DATA SECTION:
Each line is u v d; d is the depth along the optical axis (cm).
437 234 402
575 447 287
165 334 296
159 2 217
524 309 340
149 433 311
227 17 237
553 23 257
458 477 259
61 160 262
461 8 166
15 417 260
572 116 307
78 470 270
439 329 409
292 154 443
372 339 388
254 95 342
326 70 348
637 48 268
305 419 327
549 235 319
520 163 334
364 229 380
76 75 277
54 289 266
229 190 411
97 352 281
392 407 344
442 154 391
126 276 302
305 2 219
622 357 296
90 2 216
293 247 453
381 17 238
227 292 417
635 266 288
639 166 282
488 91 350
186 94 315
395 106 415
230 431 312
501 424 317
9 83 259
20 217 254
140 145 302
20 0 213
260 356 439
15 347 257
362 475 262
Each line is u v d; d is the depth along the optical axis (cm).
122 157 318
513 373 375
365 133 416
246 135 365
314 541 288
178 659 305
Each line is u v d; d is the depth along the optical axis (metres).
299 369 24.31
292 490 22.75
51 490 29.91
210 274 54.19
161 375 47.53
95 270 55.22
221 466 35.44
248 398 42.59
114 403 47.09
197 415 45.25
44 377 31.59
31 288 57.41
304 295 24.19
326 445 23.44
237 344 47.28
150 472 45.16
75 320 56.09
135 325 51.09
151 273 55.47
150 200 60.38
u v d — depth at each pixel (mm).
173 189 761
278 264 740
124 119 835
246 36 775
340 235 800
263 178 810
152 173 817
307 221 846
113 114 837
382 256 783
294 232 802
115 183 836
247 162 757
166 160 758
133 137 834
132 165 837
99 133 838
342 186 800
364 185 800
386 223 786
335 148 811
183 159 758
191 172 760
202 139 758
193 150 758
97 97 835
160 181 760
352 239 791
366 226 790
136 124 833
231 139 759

ASSIGNMENT: Give the entries again exactly as they stand.

SOLUTION TO THIS EXERCISE:
Each line is u v d; d is the depth along the optical axis (cm).
437 234 402
575 447 287
165 334 296
159 2 217
524 309 340
149 433 311
227 17 237
553 23 257
458 477 259
61 160 262
461 8 166
15 417 260
572 116 307
78 470 270
439 329 409
292 154 443
372 339 388
254 95 342
326 70 348
637 48 268
305 419 327
549 235 319
520 163 334
364 229 380
76 75 277
54 289 266
229 190 411
97 352 281
392 407 344
442 154 391
126 276 302
305 2 219
622 357 296
90 2 216
293 247 453
381 17 238
227 292 417
635 266 288
639 166 282
488 91 350
186 94 315
395 106 415
230 431 312
501 424 317
9 83 259
20 217 254
140 145 302
20 0 213
260 356 439
15 347 257
362 475 262
Each line is u v d; d is the depth along the optical axis (cm).
122 157 318
513 373 375
365 133 416
246 135 365
314 541 288
178 659 305
Each line is u v d; d is the depth along the optical axis (metres).
299 369 24.31
292 490 22.75
51 490 29.91
210 274 54.19
161 375 47.53
95 270 55.22
221 466 35.44
248 398 42.59
114 403 47.09
197 415 45.25
44 377 31.59
31 288 57.41
304 295 24.19
326 445 23.44
237 344 47.28
150 472 45.16
75 320 56.09
135 325 51.09
151 273 55.47
150 200 60.38
u v d — depth at each pixel (mm).
173 189 761
278 264 740
124 119 835
246 36 775
340 235 800
263 178 810
152 173 817
307 221 846
113 114 837
382 256 783
294 232 802
115 183 836
247 162 757
166 160 758
133 137 834
132 165 837
99 133 838
342 186 800
364 185 800
386 223 786
335 148 811
183 159 758
191 172 760
202 139 758
193 150 758
97 97 835
160 181 760
352 239 791
366 226 790
136 124 833
231 139 759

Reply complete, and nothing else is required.